Sie müssen nur die unmögliche Botschafterin ausweisen. Sie soll mit ihrer ganzen Spitzeltruppe unser Land verlassen und nie mehr auftauchen. Das wär doch was, nicht wahr? Die gesamte Weltpresse würde sie mit Schlagzeilen honorieren. Sie wären der allererste mutige Politiker Europas, der einer staatlichen Terrororganisation namens Amerika die Stirn bietet. Sie würden sich auf einen Schlag Milliarden zuverlässige Freunde schaffen. Man würde Sie weltweit verehren wie einen überragenden Heiligen. Und zwar nicht nur bis zum nächsten Wahltermin, nein, Ihr Ruhm würde nie mehr verblassen und Ihr geschätzter Name würde in allen Schulbüchern des Planeten in goldenen Lettern verewigt. Und wir kleinen Truthähne könnten uns ein bisschen sonnen im blendenden Glanz Ihrer Zivilcourage.

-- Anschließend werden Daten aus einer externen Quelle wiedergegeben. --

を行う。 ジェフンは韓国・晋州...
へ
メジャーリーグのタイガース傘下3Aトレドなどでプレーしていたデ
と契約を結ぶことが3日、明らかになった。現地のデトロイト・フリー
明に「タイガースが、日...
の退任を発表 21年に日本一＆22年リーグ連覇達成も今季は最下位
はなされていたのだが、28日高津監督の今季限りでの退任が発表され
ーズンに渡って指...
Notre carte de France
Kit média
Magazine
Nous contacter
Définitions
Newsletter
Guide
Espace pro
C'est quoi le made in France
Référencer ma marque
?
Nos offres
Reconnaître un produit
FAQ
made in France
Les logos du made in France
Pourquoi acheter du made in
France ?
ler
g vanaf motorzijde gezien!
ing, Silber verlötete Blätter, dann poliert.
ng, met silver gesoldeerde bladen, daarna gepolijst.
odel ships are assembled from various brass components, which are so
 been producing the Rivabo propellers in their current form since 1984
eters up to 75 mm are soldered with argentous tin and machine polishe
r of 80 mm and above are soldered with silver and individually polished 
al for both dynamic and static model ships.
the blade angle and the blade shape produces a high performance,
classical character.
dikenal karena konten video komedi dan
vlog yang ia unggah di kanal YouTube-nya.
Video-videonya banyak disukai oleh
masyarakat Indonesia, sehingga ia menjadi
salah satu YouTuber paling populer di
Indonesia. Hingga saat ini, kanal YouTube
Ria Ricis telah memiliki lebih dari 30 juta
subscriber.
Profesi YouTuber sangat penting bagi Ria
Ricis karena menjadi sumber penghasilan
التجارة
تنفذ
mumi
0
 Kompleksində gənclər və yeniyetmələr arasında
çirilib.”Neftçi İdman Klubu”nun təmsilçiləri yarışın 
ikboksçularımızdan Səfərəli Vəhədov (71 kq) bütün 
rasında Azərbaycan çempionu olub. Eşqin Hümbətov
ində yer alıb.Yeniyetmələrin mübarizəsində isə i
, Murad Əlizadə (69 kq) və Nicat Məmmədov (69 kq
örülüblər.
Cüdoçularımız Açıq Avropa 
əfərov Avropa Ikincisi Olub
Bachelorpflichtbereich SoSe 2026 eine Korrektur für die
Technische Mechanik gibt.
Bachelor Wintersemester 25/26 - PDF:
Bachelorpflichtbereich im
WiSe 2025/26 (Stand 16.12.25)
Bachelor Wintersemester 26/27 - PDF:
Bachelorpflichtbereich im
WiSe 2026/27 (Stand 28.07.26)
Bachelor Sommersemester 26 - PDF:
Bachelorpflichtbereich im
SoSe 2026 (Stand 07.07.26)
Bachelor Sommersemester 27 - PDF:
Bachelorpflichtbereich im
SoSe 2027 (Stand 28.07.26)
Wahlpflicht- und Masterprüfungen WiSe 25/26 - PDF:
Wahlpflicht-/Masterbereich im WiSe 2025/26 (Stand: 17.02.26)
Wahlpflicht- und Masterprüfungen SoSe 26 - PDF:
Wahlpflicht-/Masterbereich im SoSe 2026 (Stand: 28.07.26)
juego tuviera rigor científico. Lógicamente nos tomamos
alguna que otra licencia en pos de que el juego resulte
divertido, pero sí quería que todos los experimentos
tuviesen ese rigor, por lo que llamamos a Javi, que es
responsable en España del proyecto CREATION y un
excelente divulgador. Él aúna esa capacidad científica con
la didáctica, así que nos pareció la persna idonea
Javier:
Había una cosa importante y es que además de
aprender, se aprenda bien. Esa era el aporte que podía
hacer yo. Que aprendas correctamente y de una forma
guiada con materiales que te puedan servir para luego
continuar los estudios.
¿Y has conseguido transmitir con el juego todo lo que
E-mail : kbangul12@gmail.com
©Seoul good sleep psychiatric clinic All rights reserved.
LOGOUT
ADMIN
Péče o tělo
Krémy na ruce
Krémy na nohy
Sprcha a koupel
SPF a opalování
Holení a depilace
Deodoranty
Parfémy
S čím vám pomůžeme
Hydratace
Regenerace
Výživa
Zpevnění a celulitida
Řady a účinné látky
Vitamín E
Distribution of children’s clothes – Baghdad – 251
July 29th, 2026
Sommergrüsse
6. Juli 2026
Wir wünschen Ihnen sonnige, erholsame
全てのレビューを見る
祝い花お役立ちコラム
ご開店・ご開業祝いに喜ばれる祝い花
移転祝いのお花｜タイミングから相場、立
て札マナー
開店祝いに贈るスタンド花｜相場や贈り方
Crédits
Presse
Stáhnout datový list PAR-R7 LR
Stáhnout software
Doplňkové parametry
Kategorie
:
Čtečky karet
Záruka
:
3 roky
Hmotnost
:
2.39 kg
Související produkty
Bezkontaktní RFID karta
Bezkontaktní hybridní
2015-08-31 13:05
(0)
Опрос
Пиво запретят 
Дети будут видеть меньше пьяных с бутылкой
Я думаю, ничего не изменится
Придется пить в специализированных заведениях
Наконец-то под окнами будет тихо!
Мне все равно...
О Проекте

Im Ernst, Herr Asselborn. Sie wissen genau, dass Sie nach den nächsten Parlamentswahlen mit Ihrer Hasenfußpartei in der Versenkung verschwinden. Der nette Herr Juncker, der auch ein mächtiger Führer ist, wird Sie fallen lassen wie eine heiße Kartoffel. Nutzen Sie also die letzte Gelegenheit zum Weltruhm. Sonst ergeht es Ihnen wie den 45 Millionen amerikanischen Truthähnen.

Dieser Text datiert vom 27. November 2010, als die Wikileaks-Enthüllungen noch nicht bekannt waren.